The main issues discovered and resolved during the project were:

  • Memory allocation failures in the Comms Processor.

    The Tensilica Xtensa processor used in the ESP8266 is a 32-bit processor with 16-bit instructions. It is Harvard architecture which most significantly means that instruction memory and data memory are completely separate. The ESP8266 has only 80kB of user RAM which is occupied in a C environment by .data, .rodata, .bss, the stack and the heap.

    The mbed TLS library dynamically allocates RAM using malloc when inititating a TLS connection and depending on the path taken to derive session encryption keys, the heap could easily be exhausted.

    A concerted effort to reduce stack allocated data and the movement of constant data to the flash by careful use of linker sections and accessor functions (flash access must be via 4 byte aligned reads) reclaimed enough space to allow the mbed TLS library to connect reliably.

    Subsequently, a move to release 3 of the Espressif SDK eased the situation further (since it allows allocating some of the device's instruction cache to the heap).

  • Unreliability of use of flash storage

    The code in both processors relied upon insecure flash write methods: this led to subtle bugs in the temperature data reporting and loss of device state. Recoding to use safe updating with a two-stage commit removed this source of error.

  • Unreliability of WiFi operation

    Reconnection to the WiFi AP sometimes failed after OTA upgrade: this was caused by a failure to initialise all fields in structures passed to the Espressif API (new fields had been added as Espressif developed the API and some of the values needed by the device were not correct when a structure initialisation to 0 was used as the default)

  • Unreliability of user interface control/signalling

    The timing of button presses and LED UI sequences were somewhat erratic because updating of the software clock from the hardware timer suffered from various overflow issues. Recoding the hardware clock driver eliminated these errors.

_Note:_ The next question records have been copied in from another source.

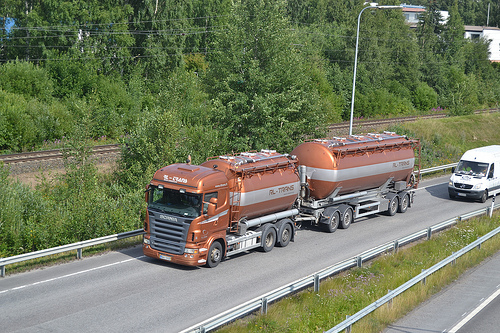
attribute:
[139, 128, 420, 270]
tanker — copper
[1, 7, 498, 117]
trees — here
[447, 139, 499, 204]
van — white, driving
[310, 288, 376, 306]
flowers — white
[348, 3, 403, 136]
lamp — tall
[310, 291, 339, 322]
grass — here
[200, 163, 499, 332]
road — clean, here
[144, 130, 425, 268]
truck — large, brown, here, orange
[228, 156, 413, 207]
stripe — silver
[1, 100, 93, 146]
shrubs — green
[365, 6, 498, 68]
building — peeking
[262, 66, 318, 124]
leaves — green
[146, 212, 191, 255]
grill — here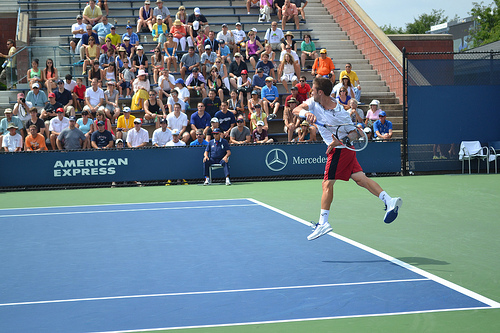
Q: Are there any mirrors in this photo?
A: No, there are no mirrors.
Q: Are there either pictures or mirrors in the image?
A: No, there are no mirrors or pictures.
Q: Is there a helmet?
A: No, there are no helmets.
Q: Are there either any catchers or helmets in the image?
A: No, there are no helmets or catchers.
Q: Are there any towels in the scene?
A: Yes, there is a towel.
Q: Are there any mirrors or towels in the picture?
A: Yes, there is a towel.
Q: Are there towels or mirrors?
A: Yes, there is a towel.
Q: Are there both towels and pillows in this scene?
A: No, there is a towel but no pillows.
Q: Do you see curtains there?
A: No, there are no curtains.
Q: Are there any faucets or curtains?
A: No, there are no curtains or faucets.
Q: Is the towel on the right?
A: Yes, the towel is on the right of the image.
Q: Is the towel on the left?
A: No, the towel is on the right of the image.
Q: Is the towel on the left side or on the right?
A: The towel is on the right of the image.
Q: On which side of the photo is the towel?
A: The towel is on the right of the image.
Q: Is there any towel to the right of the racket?
A: Yes, there is a towel to the right of the racket.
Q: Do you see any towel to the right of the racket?
A: Yes, there is a towel to the right of the racket.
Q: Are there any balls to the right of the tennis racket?
A: No, there is a towel to the right of the tennis racket.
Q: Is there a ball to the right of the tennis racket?
A: No, there is a towel to the right of the tennis racket.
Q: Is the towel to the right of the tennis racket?
A: Yes, the towel is to the right of the tennis racket.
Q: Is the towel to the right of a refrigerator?
A: No, the towel is to the right of the tennis racket.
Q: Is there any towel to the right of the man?
A: Yes, there is a towel to the right of the man.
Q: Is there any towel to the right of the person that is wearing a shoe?
A: Yes, there is a towel to the right of the man.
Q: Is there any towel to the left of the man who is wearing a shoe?
A: No, the towel is to the right of the man.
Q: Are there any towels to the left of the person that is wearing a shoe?
A: No, the towel is to the right of the man.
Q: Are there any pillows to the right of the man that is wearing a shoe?
A: No, there is a towel to the right of the man.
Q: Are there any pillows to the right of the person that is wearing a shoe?
A: No, there is a towel to the right of the man.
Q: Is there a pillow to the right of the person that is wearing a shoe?
A: No, there is a towel to the right of the man.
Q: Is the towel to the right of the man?
A: Yes, the towel is to the right of the man.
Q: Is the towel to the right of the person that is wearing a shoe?
A: Yes, the towel is to the right of the man.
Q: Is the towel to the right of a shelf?
A: No, the towel is to the right of the man.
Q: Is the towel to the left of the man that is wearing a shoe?
A: No, the towel is to the right of the man.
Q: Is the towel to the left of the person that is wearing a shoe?
A: No, the towel is to the right of the man.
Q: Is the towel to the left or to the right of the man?
A: The towel is to the right of the man.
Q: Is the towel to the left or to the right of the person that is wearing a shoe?
A: The towel is to the right of the man.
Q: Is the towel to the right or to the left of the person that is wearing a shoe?
A: The towel is to the right of the man.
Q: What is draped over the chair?
A: The towel is draped over the chair.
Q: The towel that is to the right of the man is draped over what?
A: The towel is draped over the chair.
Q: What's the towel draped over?
A: The towel is draped over the chair.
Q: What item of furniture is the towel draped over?
A: The towel is draped over the chair.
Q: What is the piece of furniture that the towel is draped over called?
A: The piece of furniture is a chair.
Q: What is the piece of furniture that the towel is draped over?
A: The piece of furniture is a chair.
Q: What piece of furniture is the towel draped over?
A: The towel is draped over the chair.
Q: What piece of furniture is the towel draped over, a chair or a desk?
A: The towel is draped over a chair.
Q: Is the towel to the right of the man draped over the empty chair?
A: Yes, the towel is draped over the chair.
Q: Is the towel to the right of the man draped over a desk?
A: No, the towel is draped over the chair.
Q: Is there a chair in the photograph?
A: Yes, there is a chair.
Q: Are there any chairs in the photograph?
A: Yes, there is a chair.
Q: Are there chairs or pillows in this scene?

    The LED UI driver was rewritten to use a state machine rather than ad-hoc time tests to control its transitions: this made it much easier to understand (and easier to change as the UI was refined).

  • No watchdog protection

    Changes were made to provide hardware watchdog protection for the Control Processor. This required careful integration because the Atmel code was essentially single-threaded: long duration operations were identified (OTA image checksum generation, image writes to flash, temperature data scanning etc) and suitable watchdog reset calls inserted.

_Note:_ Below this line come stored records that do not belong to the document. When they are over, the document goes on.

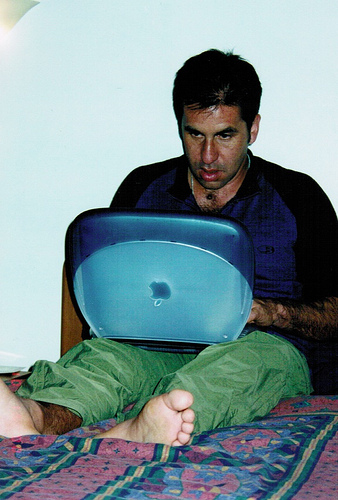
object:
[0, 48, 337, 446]
man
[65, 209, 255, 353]
laptop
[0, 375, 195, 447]
feet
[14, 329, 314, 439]
pants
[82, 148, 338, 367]
shirt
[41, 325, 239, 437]
leg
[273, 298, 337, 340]
arm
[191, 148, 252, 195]
necklace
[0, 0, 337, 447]
wall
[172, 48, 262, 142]
hair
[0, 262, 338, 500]
bed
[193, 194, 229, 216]
chest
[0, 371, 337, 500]
bedspread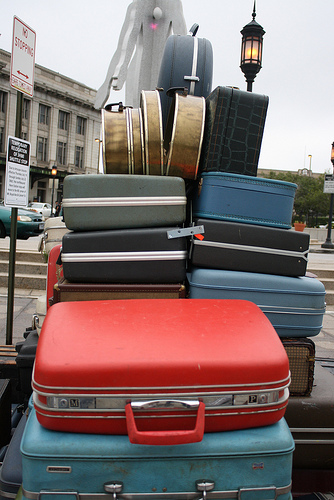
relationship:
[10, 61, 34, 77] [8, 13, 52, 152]
arrow on sign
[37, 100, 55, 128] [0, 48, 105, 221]
window on building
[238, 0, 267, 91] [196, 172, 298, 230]
lamp post on blue suitcase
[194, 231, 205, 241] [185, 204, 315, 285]
sticker on suitcase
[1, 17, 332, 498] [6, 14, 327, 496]
large stack on suitcases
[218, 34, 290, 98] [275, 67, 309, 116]
street lamp on right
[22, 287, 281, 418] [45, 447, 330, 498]
suit case in foreground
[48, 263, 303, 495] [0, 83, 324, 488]
pile of suitcases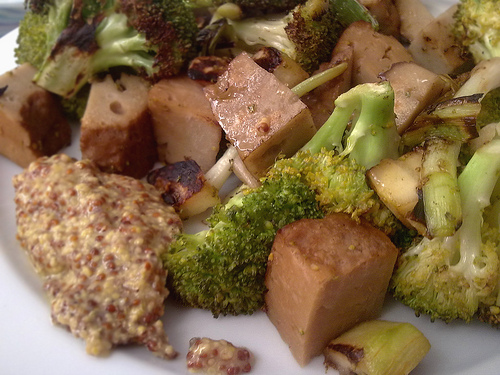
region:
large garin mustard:
[16, 154, 251, 373]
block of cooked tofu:
[268, 209, 397, 366]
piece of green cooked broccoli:
[168, 79, 410, 301]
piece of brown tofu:
[199, 47, 304, 175]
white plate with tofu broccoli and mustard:
[3, 0, 498, 370]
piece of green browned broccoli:
[10, 4, 203, 99]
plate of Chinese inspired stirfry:
[7, 1, 498, 361]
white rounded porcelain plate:
[0, 10, 498, 370]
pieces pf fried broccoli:
[370, 58, 498, 332]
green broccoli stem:
[320, 312, 427, 370]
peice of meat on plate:
[285, 235, 392, 342]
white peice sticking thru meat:
[196, 39, 368, 171]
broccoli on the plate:
[192, 168, 271, 295]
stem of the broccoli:
[450, 160, 495, 280]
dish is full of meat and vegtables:
[30, 21, 481, 371]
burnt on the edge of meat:
[13, 88, 75, 143]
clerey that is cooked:
[342, 320, 435, 374]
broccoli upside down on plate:
[330, 78, 407, 170]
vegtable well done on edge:
[133, 14, 182, 77]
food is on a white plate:
[432, 334, 497, 374]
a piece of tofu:
[262, 200, 415, 373]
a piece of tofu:
[277, 211, 397, 356]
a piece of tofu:
[270, 234, 403, 373]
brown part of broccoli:
[116, 4, 186, 104]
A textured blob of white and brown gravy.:
[13, 155, 182, 359]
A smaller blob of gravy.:
[186, 335, 251, 373]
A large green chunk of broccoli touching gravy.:
[167, 163, 317, 314]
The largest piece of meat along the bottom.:
[261, 215, 401, 366]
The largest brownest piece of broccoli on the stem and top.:
[30, 3, 201, 102]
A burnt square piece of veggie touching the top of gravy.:
[146, 155, 220, 215]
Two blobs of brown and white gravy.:
[12, 158, 251, 374]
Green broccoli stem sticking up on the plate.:
[301, 83, 406, 165]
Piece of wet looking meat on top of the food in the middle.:
[203, 52, 314, 176]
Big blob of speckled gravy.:
[13, 155, 177, 360]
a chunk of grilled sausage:
[202, 54, 312, 181]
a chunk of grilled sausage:
[77, 73, 154, 175]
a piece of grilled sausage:
[147, 75, 219, 173]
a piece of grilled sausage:
[377, 64, 449, 134]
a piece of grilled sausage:
[0, 64, 72, 165]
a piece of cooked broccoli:
[167, 81, 401, 320]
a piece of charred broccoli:
[13, 1, 190, 83]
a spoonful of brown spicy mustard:
[12, 134, 183, 355]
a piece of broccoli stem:
[322, 321, 429, 373]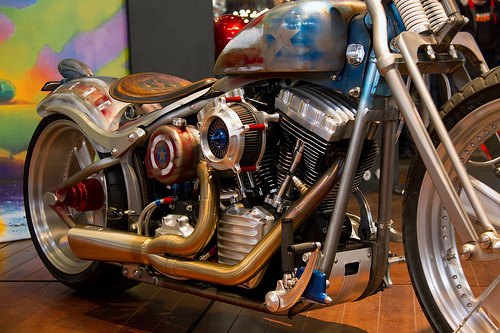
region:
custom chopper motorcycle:
[7, 2, 495, 332]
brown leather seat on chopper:
[118, 53, 243, 132]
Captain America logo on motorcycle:
[122, 113, 197, 185]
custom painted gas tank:
[199, 10, 338, 81]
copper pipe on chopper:
[29, 145, 376, 300]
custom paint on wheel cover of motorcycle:
[29, 53, 142, 145]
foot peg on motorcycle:
[244, 228, 320, 328]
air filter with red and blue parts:
[198, 90, 265, 182]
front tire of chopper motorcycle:
[388, 58, 487, 328]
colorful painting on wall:
[1, 6, 126, 234]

  • Poor behaviour on bad WiFi connections

    Testing using a Raspberry PI as a WiFi access point running the 'slow' script written by Richard Bullington-McGuire (https://gist.github.com/obscurerichard/3740206) allowed the simulation of network links with varying degrees of packet loss and low throughput. Using this technique the behaviour of the network stack running on the ESP8266 was tuned to be more resilient.